TASKS FOR THIS EXERCISE:
- a) Using the console emulation code below, say whether each statement agrees with it, answering yes or no and quoting the deciding words: (i) the input text box uses the Consolas font; (ii) the window's minimum width is 350; (iii) pressing Enter scrolls the scroller to the top.
- b) In the console emulation code below, what string does the output collection hold when it is first created?

SOURCE TEXT:
== Segment start ==

Title="MainWindow" MinHeight="350" MinWidth="525" Height="350" Width="525">
<Grid>
<ScrollViewer Name="Scroller" Margin="0" Background="Black">
<StackPanel>
<ItemsControl ItemsSource="{Binding ConsoleOutput, Mode=OneWay}">
<ItemsControl.ItemTemplate>
<DataTemplate>
<TextBlock Text="{Binding Path=.}" Foreground="White" FontFamily="Consolas"/>
</DataTemplate>
</ItemsControl.ItemTemplate>
</ItemsControl>
<TextBox Text="{Binding ConsoleInput, Mode=TwoWay}" Background="Black" Foreground="White" FontFamily="Consolas" Name="InputBlock" BorderBrush="{x:Null}" SelectionBrush="{x:Null}" />
</StackPanel>
</ScrollViewer>
</Grid>
</Window>
page.xaml.cs
public partial class MainWindow : Window
{
ConsoleContent dc = new ConsoleContent();
public MainWindow()
{
InitializeComponent();
DataContext = dc;
Loaded += MainWindow_Loaded;
}
void MainWindow_Loaded(object sender, RoutedEventArgs e)
{
InputBlock.KeyDown += InputBlock_KeyDown;
InputBlock.Focus();
}
void InputBlock_KeyDown(object sender, KeyEventArgs e)
{
if (e.Key == Key.Enter)
{
dc.ConsoleInput = InputBlock.Text;
dc.RunCommand();
InputBlock.Focus();
Scroller.ScrollToBottom();
}
}
}
public class ConsoleContent : INotifyPropertyChanged
{
string consoleInput = string.Empty;
ObservableCollection<string> consoleOutput = new ObservableCollection<string>() { "Console Emulation Sample..." };
public string ConsoleInput
{
get
{
return consoleInput;
}
set
{
consoleInput = value;
OnPropertyChanged("ConsoleInput");
}
}
public ObservableCollection<string> ConsoleOutput
{
get
{
return consoleOutput;
}
set
{
consoleOutput = value;
OnPropertyChanged("ConsoleOutput");
}
}
public void RunCommand()

== Segment end ==

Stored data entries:
== Segment start ==

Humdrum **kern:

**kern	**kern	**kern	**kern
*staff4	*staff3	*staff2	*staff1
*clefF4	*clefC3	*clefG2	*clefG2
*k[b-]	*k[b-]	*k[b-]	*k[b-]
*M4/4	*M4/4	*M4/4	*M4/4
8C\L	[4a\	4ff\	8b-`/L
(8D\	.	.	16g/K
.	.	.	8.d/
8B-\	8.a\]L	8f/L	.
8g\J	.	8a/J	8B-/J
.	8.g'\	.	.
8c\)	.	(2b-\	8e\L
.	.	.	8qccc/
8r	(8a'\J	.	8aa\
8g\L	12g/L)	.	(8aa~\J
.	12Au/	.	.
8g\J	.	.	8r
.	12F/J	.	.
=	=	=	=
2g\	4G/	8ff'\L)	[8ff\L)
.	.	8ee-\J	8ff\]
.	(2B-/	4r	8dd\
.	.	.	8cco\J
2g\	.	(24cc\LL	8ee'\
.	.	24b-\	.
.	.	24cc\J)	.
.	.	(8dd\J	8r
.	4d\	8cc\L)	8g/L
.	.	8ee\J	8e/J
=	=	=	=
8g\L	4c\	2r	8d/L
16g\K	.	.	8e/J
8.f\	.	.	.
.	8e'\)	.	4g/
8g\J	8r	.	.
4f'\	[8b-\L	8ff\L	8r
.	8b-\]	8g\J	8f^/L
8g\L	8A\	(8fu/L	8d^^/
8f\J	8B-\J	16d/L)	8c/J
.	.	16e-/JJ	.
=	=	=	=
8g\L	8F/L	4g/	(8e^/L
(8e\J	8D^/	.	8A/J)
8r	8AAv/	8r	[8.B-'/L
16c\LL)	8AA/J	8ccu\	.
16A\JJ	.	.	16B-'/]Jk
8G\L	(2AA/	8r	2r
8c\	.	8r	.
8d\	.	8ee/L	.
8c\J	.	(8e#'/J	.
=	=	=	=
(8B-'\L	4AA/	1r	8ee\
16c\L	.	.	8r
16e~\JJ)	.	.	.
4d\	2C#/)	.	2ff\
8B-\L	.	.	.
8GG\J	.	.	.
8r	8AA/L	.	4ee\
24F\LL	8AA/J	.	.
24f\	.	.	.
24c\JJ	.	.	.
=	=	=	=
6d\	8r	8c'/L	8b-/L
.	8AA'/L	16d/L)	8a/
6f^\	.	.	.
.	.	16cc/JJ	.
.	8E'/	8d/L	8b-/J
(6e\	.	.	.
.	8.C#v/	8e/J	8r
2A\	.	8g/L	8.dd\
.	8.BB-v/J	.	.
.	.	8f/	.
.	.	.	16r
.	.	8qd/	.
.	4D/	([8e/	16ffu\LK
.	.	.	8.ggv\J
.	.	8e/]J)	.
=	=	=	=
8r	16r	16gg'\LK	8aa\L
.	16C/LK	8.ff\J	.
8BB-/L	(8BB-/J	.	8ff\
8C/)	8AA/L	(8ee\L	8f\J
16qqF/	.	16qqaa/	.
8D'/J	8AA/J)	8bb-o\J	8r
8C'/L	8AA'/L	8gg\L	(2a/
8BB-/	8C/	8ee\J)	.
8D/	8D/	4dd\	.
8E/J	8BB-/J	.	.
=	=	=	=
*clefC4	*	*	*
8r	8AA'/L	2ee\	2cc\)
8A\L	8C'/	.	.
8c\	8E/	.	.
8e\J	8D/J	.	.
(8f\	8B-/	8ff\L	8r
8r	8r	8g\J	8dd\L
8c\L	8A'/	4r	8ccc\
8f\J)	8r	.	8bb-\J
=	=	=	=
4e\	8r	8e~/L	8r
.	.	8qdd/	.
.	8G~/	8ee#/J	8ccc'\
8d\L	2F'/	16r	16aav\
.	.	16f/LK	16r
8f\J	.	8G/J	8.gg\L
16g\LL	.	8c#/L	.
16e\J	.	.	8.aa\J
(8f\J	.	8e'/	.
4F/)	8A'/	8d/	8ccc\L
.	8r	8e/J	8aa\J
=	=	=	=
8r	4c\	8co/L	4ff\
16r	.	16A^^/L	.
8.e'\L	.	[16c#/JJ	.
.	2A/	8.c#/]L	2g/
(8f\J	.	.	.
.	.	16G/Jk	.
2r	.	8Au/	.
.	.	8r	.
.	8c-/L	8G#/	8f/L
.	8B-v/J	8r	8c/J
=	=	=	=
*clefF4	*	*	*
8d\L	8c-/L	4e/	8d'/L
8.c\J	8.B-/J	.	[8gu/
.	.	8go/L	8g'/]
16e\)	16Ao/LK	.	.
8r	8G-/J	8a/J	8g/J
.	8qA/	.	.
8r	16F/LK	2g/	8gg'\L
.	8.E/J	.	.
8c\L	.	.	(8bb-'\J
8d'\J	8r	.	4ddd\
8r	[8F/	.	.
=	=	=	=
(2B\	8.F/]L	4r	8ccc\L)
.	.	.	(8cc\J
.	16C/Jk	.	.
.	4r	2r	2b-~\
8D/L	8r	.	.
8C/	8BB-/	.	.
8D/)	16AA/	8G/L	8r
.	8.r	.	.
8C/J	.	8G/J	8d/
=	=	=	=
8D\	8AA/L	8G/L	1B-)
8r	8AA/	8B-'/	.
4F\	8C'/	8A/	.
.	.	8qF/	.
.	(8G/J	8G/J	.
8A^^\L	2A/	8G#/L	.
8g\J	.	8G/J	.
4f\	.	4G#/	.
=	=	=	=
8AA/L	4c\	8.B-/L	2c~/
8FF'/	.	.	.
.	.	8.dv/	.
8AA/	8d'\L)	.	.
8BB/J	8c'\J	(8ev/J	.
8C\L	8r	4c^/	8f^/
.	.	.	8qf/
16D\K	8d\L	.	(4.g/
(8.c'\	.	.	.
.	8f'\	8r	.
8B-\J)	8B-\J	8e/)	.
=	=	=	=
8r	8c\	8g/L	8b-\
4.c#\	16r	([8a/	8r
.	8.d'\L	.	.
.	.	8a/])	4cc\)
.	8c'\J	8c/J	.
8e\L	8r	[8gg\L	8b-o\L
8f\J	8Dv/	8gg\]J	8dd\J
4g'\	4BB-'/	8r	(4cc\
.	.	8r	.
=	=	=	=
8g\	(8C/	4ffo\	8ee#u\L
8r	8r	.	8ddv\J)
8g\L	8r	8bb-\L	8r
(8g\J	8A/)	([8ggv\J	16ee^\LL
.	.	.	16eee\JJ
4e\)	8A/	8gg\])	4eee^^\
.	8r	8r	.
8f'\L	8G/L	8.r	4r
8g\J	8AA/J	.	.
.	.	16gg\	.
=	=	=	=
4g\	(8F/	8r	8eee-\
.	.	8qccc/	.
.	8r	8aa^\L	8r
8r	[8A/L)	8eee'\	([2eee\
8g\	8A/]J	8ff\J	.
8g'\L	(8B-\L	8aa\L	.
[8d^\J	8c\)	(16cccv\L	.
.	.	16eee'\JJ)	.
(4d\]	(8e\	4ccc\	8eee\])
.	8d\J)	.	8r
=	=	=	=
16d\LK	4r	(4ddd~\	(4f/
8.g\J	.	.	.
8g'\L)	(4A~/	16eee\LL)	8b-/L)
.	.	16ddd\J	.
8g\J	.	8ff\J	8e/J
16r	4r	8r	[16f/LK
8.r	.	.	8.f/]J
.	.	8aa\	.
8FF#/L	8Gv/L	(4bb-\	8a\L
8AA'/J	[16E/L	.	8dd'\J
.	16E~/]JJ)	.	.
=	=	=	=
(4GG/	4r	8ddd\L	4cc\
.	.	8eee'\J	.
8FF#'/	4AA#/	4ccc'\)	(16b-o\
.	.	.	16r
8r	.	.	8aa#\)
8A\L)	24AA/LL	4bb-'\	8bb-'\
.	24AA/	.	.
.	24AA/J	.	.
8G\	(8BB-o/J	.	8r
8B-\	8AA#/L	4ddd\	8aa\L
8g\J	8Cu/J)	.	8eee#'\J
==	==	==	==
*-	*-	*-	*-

== Segment end ==

EXERCISE SOLUTIONS:
- a)
(i) Yes: `FontFamily="Consolas" Name="InputBlock"`
(ii) No: `MinWidth="525"`
(iii) No: `Scroller.ScrollToBottom();`

- b) "Console Emulation Sample..."